As Chamberland made his case to the judge, Zachary looked up at his attorney standing directly above him.

“Thank you so much for all of this,” Zachary said to Chamberland with a soft grin. “I’m so proud of you.”

However, while Suhl said she agreed with Zachary’s release to the supervised residence, she told the judge she did not support him being permitted to wander around freely.

Ferrara agreed and ruled that Zachary will be confined to the apartment except for medical or religious reasons, wear a GPS device and be subject to around-the-clock supervision.

Zachary is also required to stay away from Joann and his younger brother upon his release. Joann has not visited with Zachary since his arrest.

The attorneys also said in court that there are “serious” talks regarding a possible resolution of the case prior to trial, but they did not offer specifics.

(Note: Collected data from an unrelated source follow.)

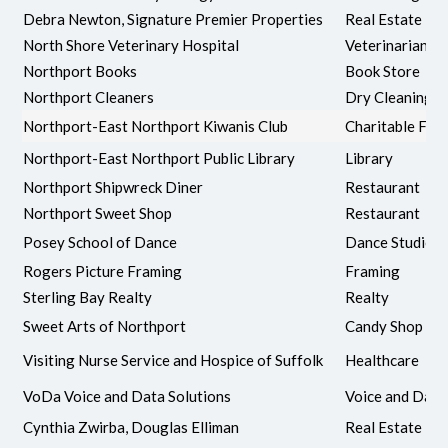
Debra Newton, Signature Premier Properties
Real Estate
North Shore Veterinary Hospital
Veterinarian
Northport Books
Book Store
Northport Cleaners
Dry Cleaning
Northport-East Northport Kiwanis Club
Charitable Fou
Northport-East Northport Public Library
Library
Northport Shipwreck Diner
Restaurant
Northport Sweet Shop
Restaurant
Posey School of Dance
Dance Studio
Rogers Picture Framing
Framing
Sterling Bay Realty
Realty
Sweet Arts of Northport
Candy Shop
Visiting Nurse Service and Hospice of Suffolk
Healthcare
VoDa Voice and Data Solutions
Voice and Data
Cynthia Zwirba, Douglas Elliman
Real Estate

Zachary’s due back in court July 6.

The relationship between Zachary and his mother was one with “growing tensions” over a year, culminating with the alleged attack in September 2015, Suhl previously said in court. She noted that police were called to the home a year before regarding a violent outburst, but no arrest was made.

Joann insists she never wanted charges filed against Zachary and remains a staunch advocate for his release and acquittal.

In the courtroom, she often tightly clenches the bench beneath her, gently rocking back and forth. The hardest part, she said sitting outside the courtroom Monday, has been remaining silent during the proceedings.

“You ever hear of those people in comas?” Joann said. “How they can hear everything around them but not say anything?”

After Monday’s hearing, Chamberland gathered with Joann and other family members.

It is always a long way to the end of any rainbow, he said, and usually “there will be a reward at the end of the rainbow which is what we’re hoping.”

As Joann walked outside the courthouse Monday, she said she felt better than she has in months.

Looking forward to her son’s release Tuesday morning, she said, “I’ll be happy tomorrow when he’s not sleeping in that orange jumpsuit.”